Un dirigente, Nizzola, ricordato più per i modi gentili ed educati, in effetti una rarità non soltanto fra gli uomini di potere, che per le scelte effettuate. Anche se con lui a capo della Lega la Serie A passò, dal 1988, da due a tre stranieri per squadra, poi nel 1992 al tesseramento libero (ma con massimo tre a referto) e infine subì come tutti nel mondo gli effetti della sentenza Bosman. In quel periodo, nel 1993, un’altra svolta decisiva per il calcio italiano e cioè l’inizio delle dirette in pay-tv, con l’allora Telepiù: firmò lui il primo contratto, 50 miliardi di lire all’anno per un anticipo di B ed un posticipo di A ad ogni turno, in proporzione molti più soldi di oggi visto che in aggiunta fu un abile negoziatore con la RAI dei diritti per 90° Minuto e le altre trasmissioni. Nizzola fu anche, fra le altre cose, un grande sostenitore dei tre punti per la vittoria, che furono introdotti nel 1994. Ovviamente sono tutte cose che si sarebbero fatte anche senza Nizzola, che però da artista della mediazione le fece bene. 

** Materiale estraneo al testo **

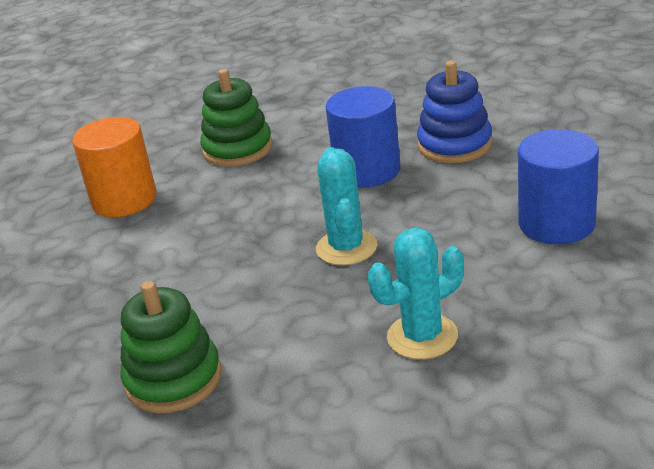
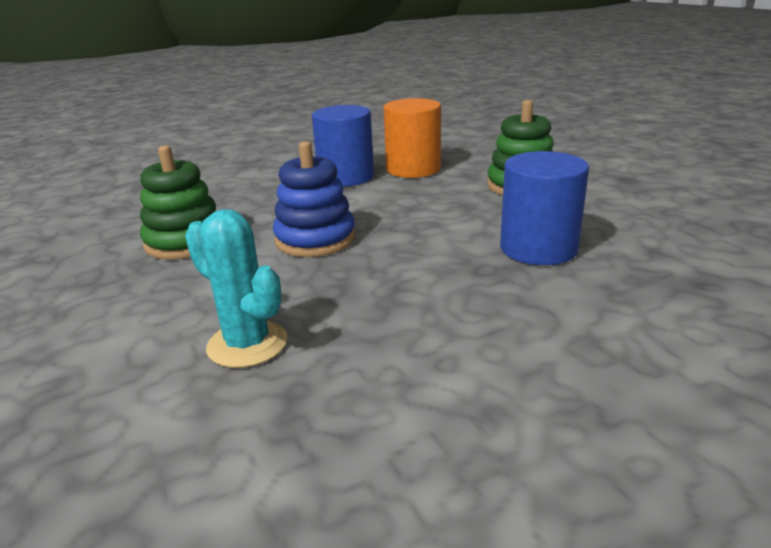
camera: 65 degrees right, 5 degrees down
turquoise cactus [316,147,377,265] -> none
blue stacking toy [417,61,492,163] -> blue stacking toy moved to [273,141,355,257]
blue cylinder [518,129,599,244] -> blue cylinder moved to [312,105,374,187]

Da presidente della FIGC (fra i consiglieri l'attuale presidente Gravina) incise sull'aspetto sportivo con la nomina di Dino Zoff a commissario tecnico della Nazionale, dopo il Mondiale 1998 con Cesare Maldini in panchina (altri tempi: venivano considerati deludenti i quarti di finale di un Mondiale persi contro la Francia per un tiro, quello famoso di Baggio, finito fuori di un centimetro). Sua anche la meno felice scelta di Trapattoni, dopo le clamorose e mai davvero chiarite dimissioni di Zoff in seguito ad Euro 2000, e di Carolina Morace come c.t. delle donne. La sua carriera politico-sportiva finì proprio nel 2000, nonostante fosse sostenuto dalla Lega, in un lungo duello con Giancarlo Abete che per un breve periodo portò anche al commissariamento da parte di Petrucci.

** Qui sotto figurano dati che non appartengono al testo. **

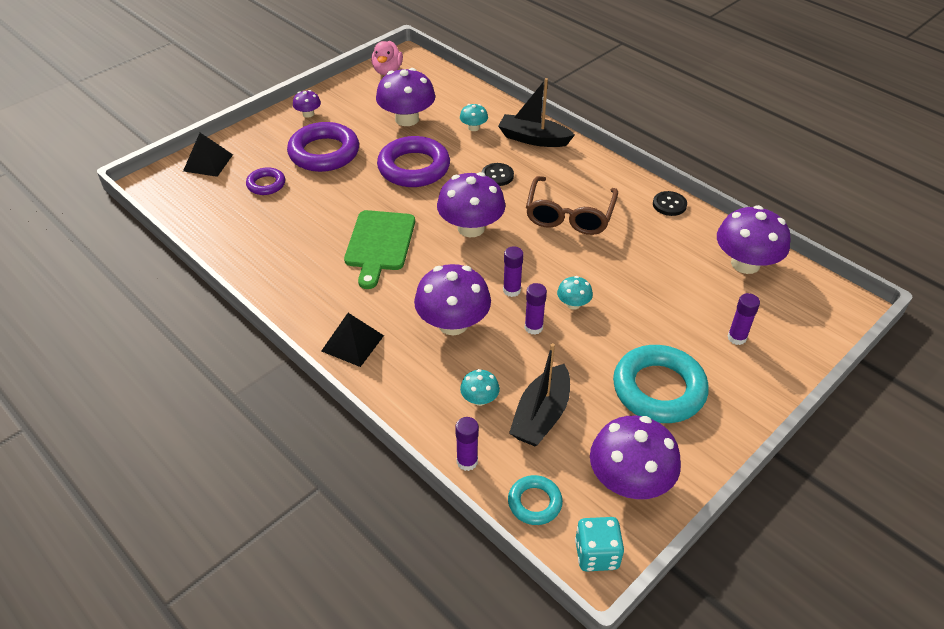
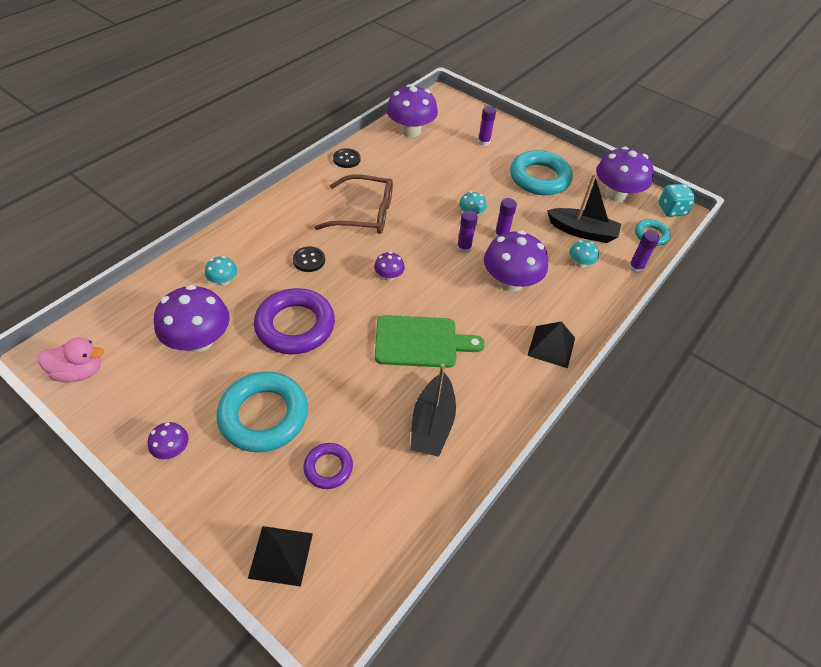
camera: 100 degrees left, 5 degrees up
purple ring [287,122,359,172] -> turquoise ring [217,372,308,452]
purple mushroom [437,172,506,237] -> purple mushroom [374,252,405,281], size x0.48
black boat [498,78,575,147] -> black boat moved to [410,364,456,457]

Insomma, Nizzola non aveva la fama né l’aspetto del decisionista, ma si è trovato al vertice del calcio italiano in anni importantissimi, quando il calcio italiano era leader nel mondo a livello finanziario e sportivo, guardando sia i club sia la Nazionale. Non che tutto questo fosse merito di Nizzola, però i poteri forti ed anche quelli deboli dell’epoca lo ritenevano adeguato per guidare il movimento ed in fondo proprio questa è la principale critica che si muoveva a Nizzola: quella di sembrare l'espressione del potere dei grandi club, in particolare Juventus (dove nel frattempo era salito al potere l’amico Moggi) e Milan che poi facevano digerire le loro decisioni a tutti gli altri. Certo in un periodo in cui c’erano soldi per tutti, classe media e sudditi, era più facile.

Il miglior Nizzola calcistico è stato probabilmente il dirigente del Torino, lui vero cuore granata: cinque stagioni di ottima gestione, con grandi colpi come Junior, Schachner e Kieft, senza contare il ritorno dell’amatissimo Radice, e la valorizzazione dei tanti talenti del vivaio: punto più alto il secondo posto nella stagione 1984-85, alle spalle del Verona di Bagnoli, con una squadra memorabile: Dossena, Serena, Junior, Schachner, Francini e ancora con in campo una bandiera come Zaccarelli. Con grande stile la sua uscita di scena, dopo qualche anno nella giunta CONI dal 2005 nessuno aveva più sentito parlare di Nizzola.